> _Records for the exercise_
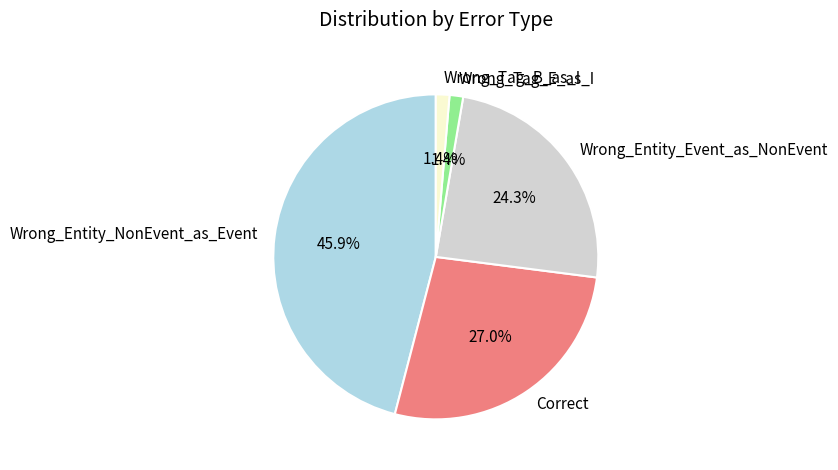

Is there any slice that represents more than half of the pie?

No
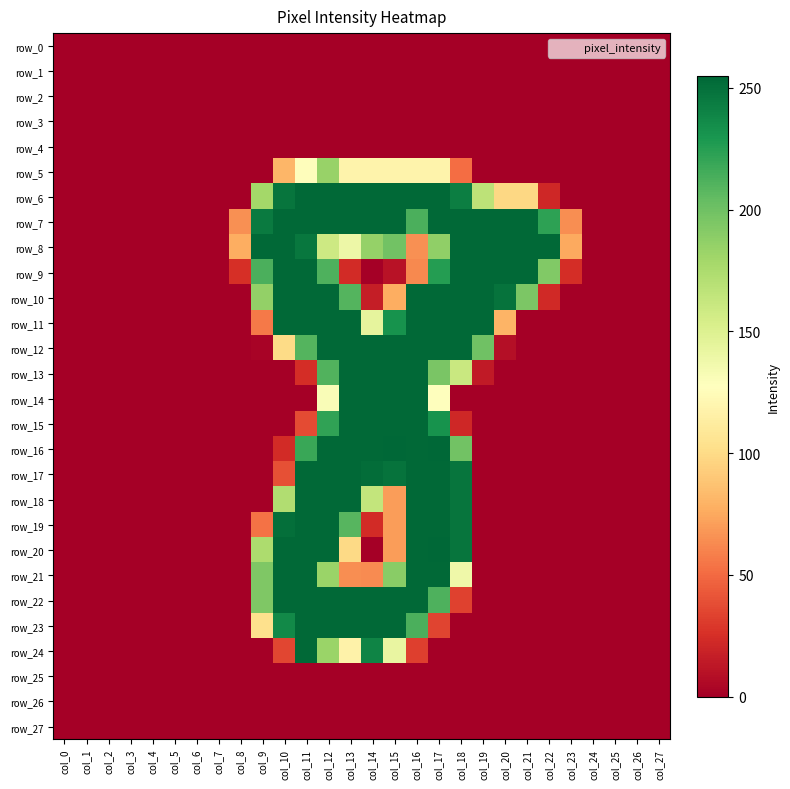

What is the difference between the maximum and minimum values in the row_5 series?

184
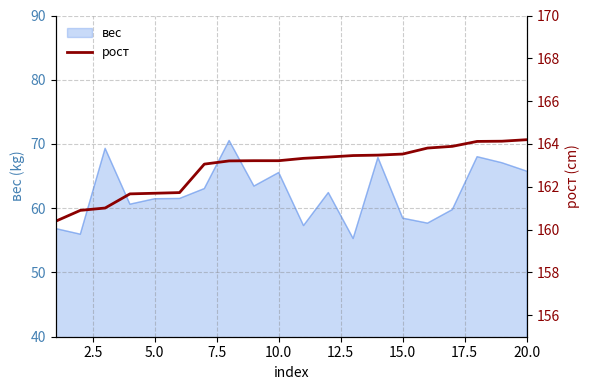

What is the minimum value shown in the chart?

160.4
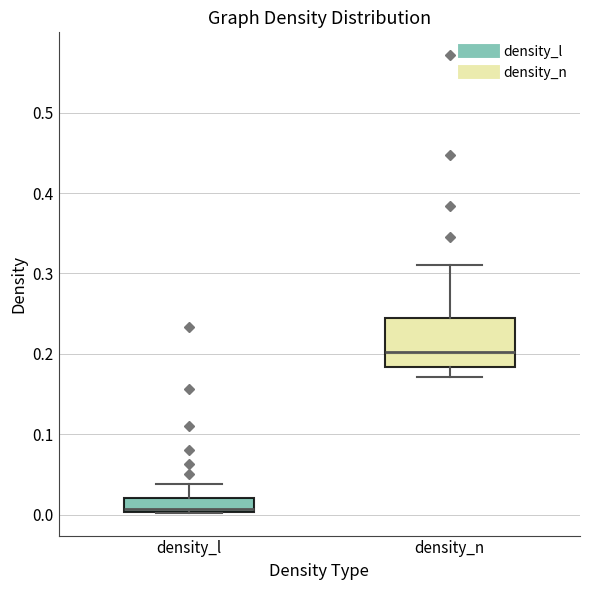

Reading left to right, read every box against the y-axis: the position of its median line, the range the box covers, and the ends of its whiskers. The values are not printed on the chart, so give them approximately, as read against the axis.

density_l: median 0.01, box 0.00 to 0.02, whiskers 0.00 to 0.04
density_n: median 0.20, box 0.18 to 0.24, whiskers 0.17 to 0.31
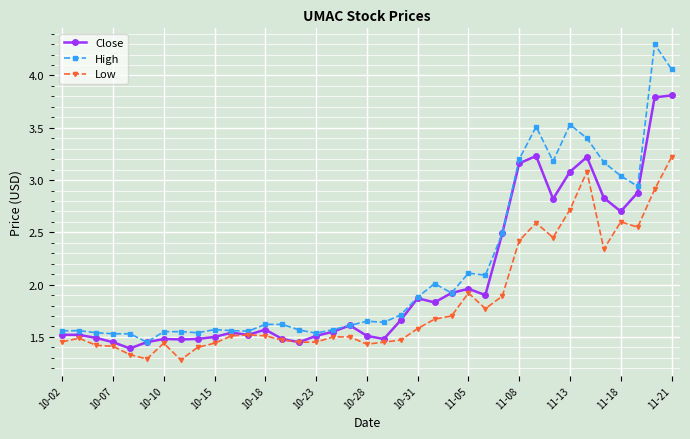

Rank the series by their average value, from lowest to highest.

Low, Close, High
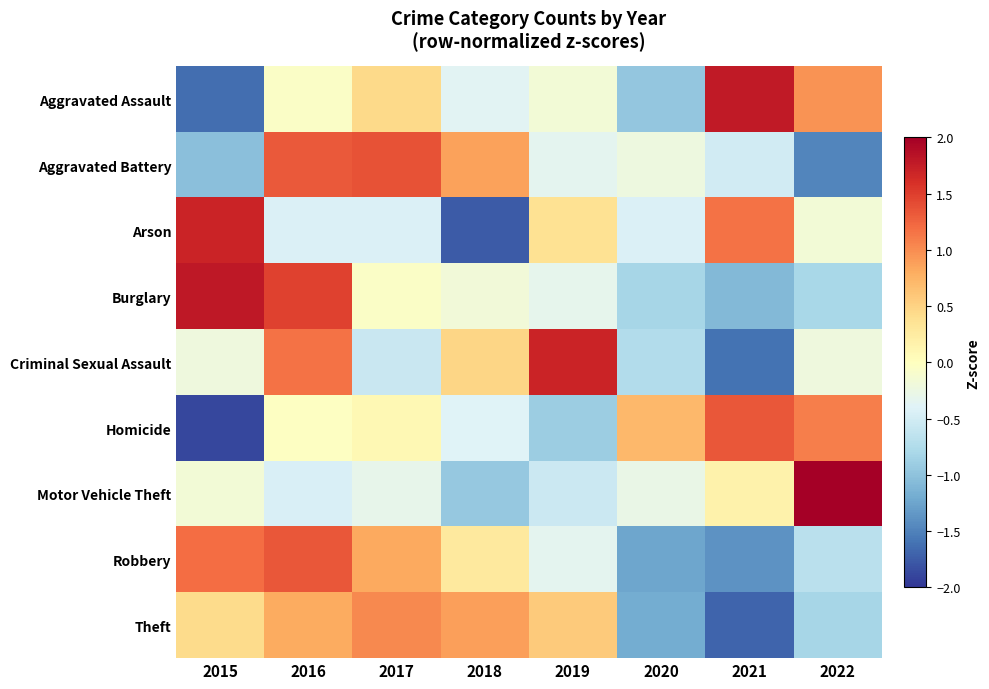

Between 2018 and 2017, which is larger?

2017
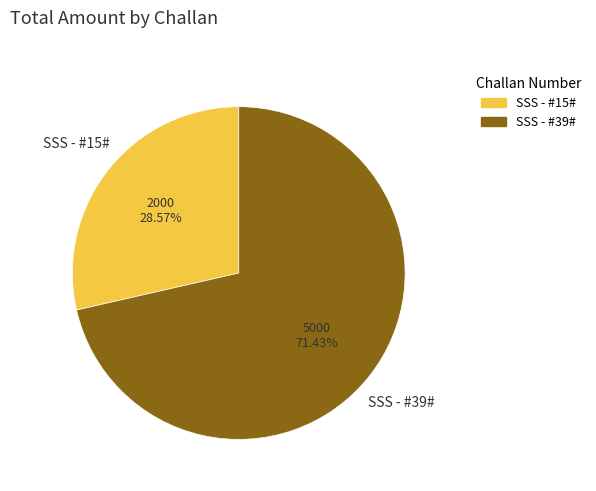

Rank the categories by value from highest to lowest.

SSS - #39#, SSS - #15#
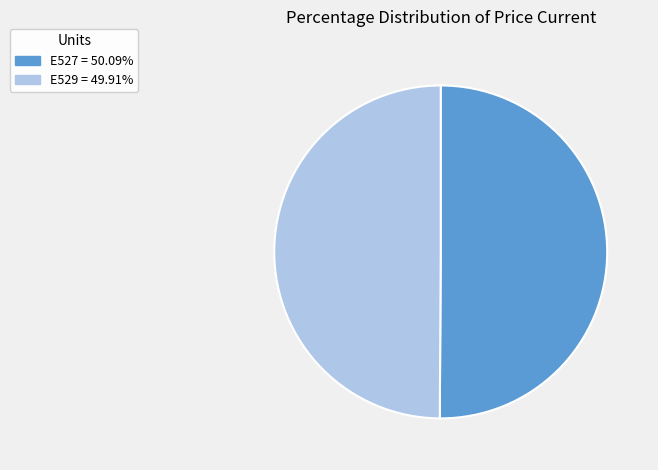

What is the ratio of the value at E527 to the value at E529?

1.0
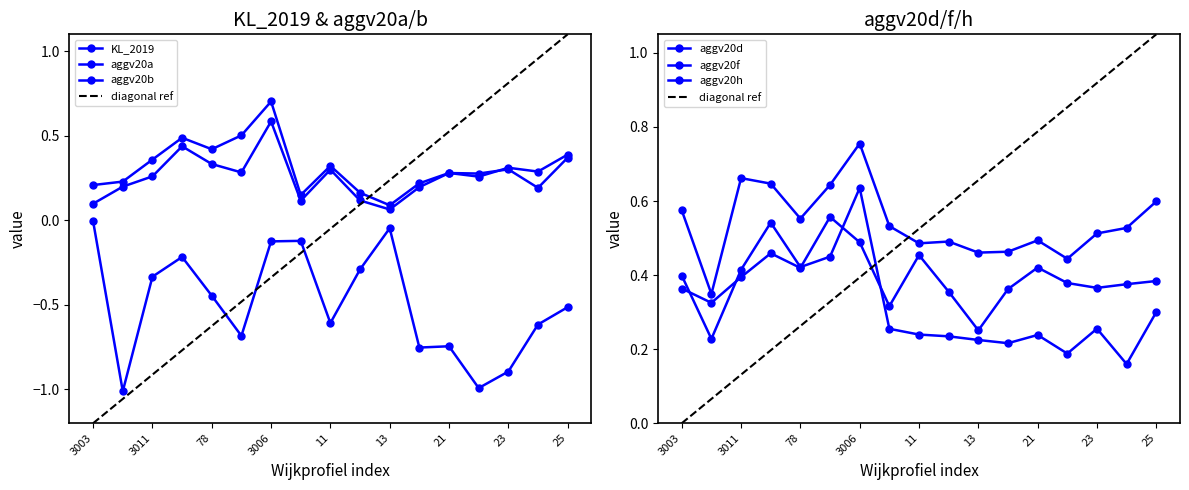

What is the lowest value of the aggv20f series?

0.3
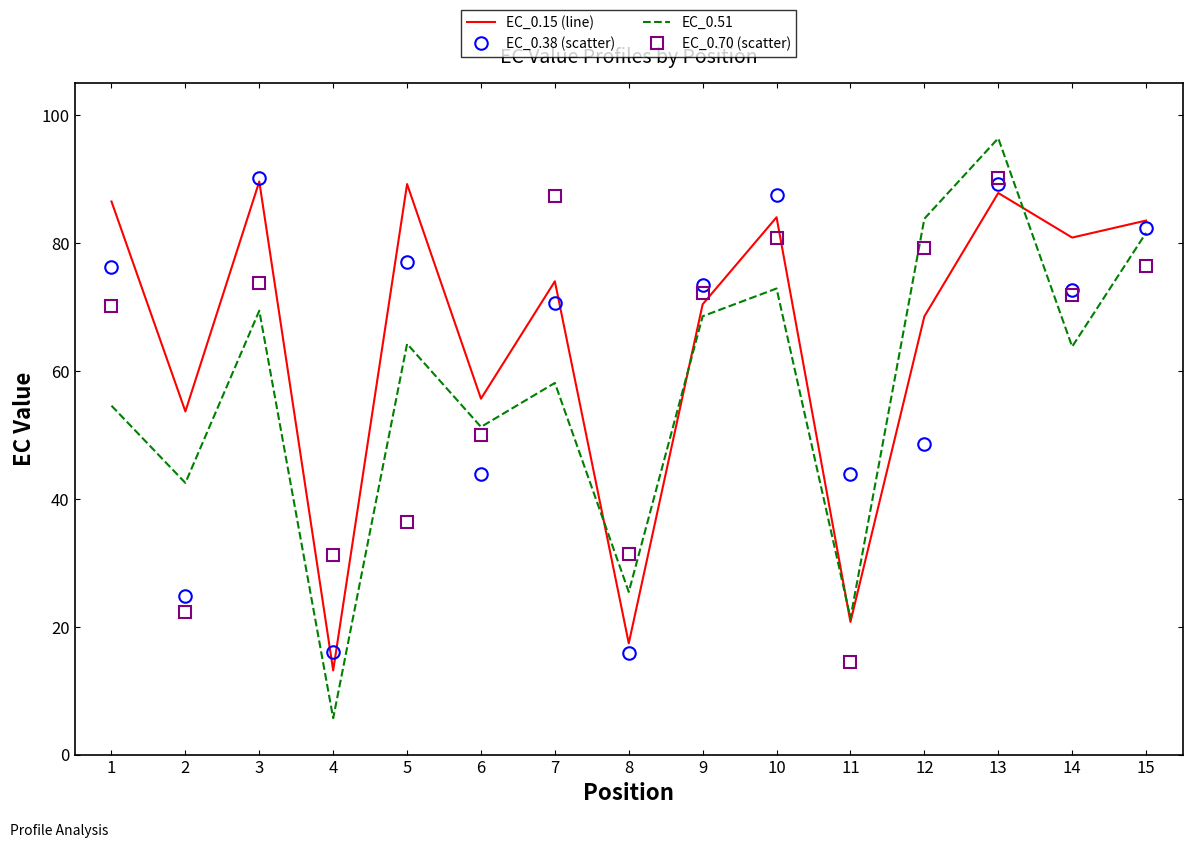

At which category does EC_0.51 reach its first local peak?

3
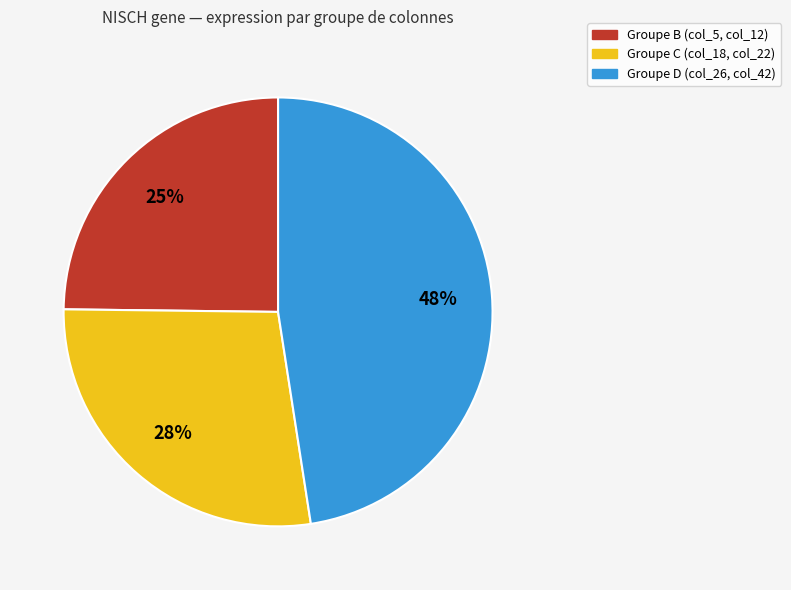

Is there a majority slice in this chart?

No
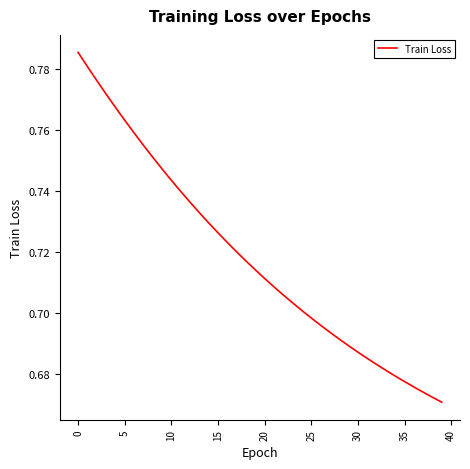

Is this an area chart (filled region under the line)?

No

> _What is needed_
Write out the lines of the material above as a numbered list, leaving out blank lines and the pictures.

> _Task response_
1. Is there any slice that represents more than half of the pie?
2. No
3. What is the difference between the maximum and minimum values in the row_5 series?
4. 184
5. What is the minimum value shown in the chart?
6. 160.4
7. Reading left to right, read every box against the y-axis: the position of its median line, the range the box covers, and the ends of its whiskers. The values are not printed on the chart, so give them approximately, as read against the axis.
8. density_l: median 0.01, box 0.00 to 0.02, whiskers 0.00 to 0.04
9. density_n: median 0.20, box 0.18 to 0.24, whiskers 0.17 to 0.31
10. Rank the series by their average value, from lowest to highest.
11. Low, Close, High
12. Between 2018 and 2017, which is larger?
13. 2017
14. Rank the categories by value from highest to lowest.
15. SSS - #39#, SSS - #15#
16. What is the ratio of the value at E527 to the value at E529?
17. 1.0
18. What is the lowest value of the aggv20f series?
19. 0.3
20. At which category does EC_0.51 reach its first local peak?
21. 3
22. Is there a majority slice in this chart?
23. No
24. Is this an area chart (filled region under the line)?
25. No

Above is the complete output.